Eşim ve çocuğumu kurtarmak için bütün duaları okudum
Bağcılar, “Müzeye komşuyum. Müzeye gelenler hep şehir dışından gelenler, köylerden gelenler. Bizim Adapazarı yerlisinden pek gelen zannetmiyorum. Yani Adapazarı yerlisi yine unuttu inşallah rabbim hatırlatmasın. Ben o gece uyanıktım. Bağırışlardan telaşlardan şaşırdım. Binamız burularak yan yattı. Havada şimşekler çaktı. Uzay mekiği gibi oldu. Eşimde hamileydi. Eşim ve yavrumu kurtarmak için bildiğim bütün duaları okudum. Eşimi kurtardım. Oğlum için engelli olur dediler. Oğlumda sapasağlam oldu. Eşimi evden komşularımız çıkarttı. Orası bir acı. Dükkanıma gelinceye kadar 1 saat geçti. Yani 15 dakikalık yolu 1 saatte geldim.

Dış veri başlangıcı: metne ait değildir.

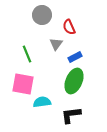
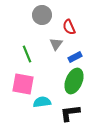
black L-shape: moved 1 px left, 2 px up
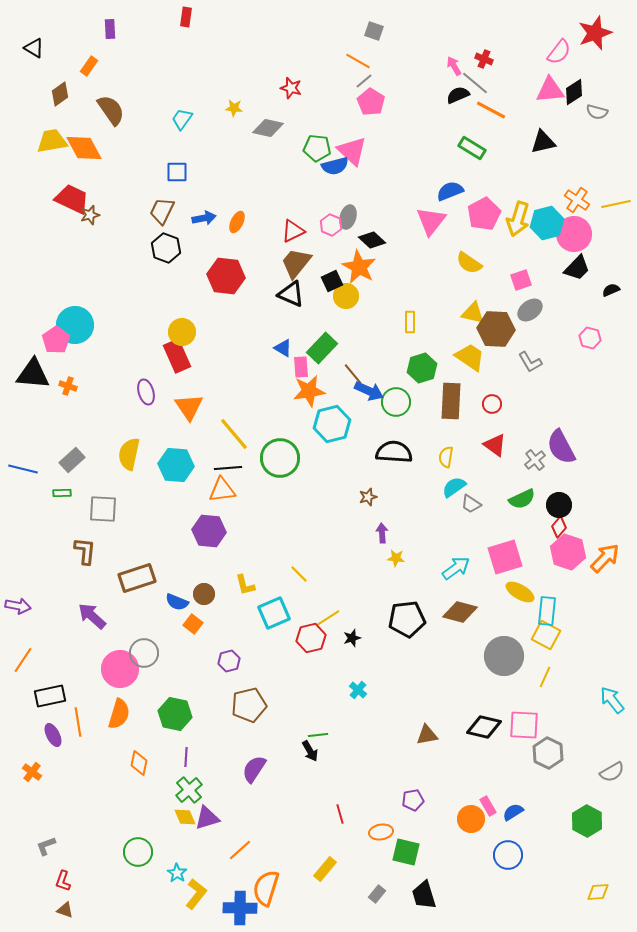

Ben bunları ne kadar anlatsam sizin yanınızdan ayrıldıktan 2 dakika sonra insan unutuyor, tedbirde almıyor. Yaratılışımızda mı, tedbirsizlik mi, cahilliğimiz mi, yetkililerin, büyüklerimizin kulağımızı çekmemesi, uyarmaması mı, yoksa biz lay lay lom yaşamayı mı seviyoruz bilmiyorum. Yetkililerin, bu konunun üzerine gitmesini isterim. Birde yetkililerin uyarılarını ne kadar uyguluyoruz” diye konuştu.

Müzeye geldiğimde o günleri tekrar yaşadım
17 Ağustos 1999 depremine evinde gece uykusunda yakalanan Serap Vurgun Şahin ise deprem müzesinin o günleri anımsattığı için ürperdiğini ve müzeyi gezemediğini belirterek, “Sakaryalılar olarak depremi biz zaman zaman ufak ufak yaşıyorduk. Ben o gecede bir deprem olduğunu anladım. 4. Katta oturuyordum. Kiremit sesi ile birlikte uyandım. O zamandan kalan korkumla halen çok kötüyüm. Müzeye geldiğimde de o günleri tekrar yaşadım. Depremden etkilendiğim için deprem müzesinin de sadece bir kısmına kadar girebildim. O an ki o geceyi tekrar yaşadım. Depremi zaten unutmuyoruz ama o günleri unutmamak adına deprem müzesi bizlere o günleri tekrar tekrar yaşatıyor. Depremi unutmadık depremle yaşamaya ondan sonra alışmış olduk ama ben depremin insanları asla öldürmediğini ancak binaların öldürdüğüne inanıyorum. Çünkü binalarımıza sağlam ve dayanıklı olmuş olsaydı bu kadar can kaybımız olmazdı. O üzücü tecrübenin bize umarım ki Biz depremi unutmadık ama yapılan binalar ve inşaatlardan unutuldu diye düşünüyorum” şeklinde konuştu.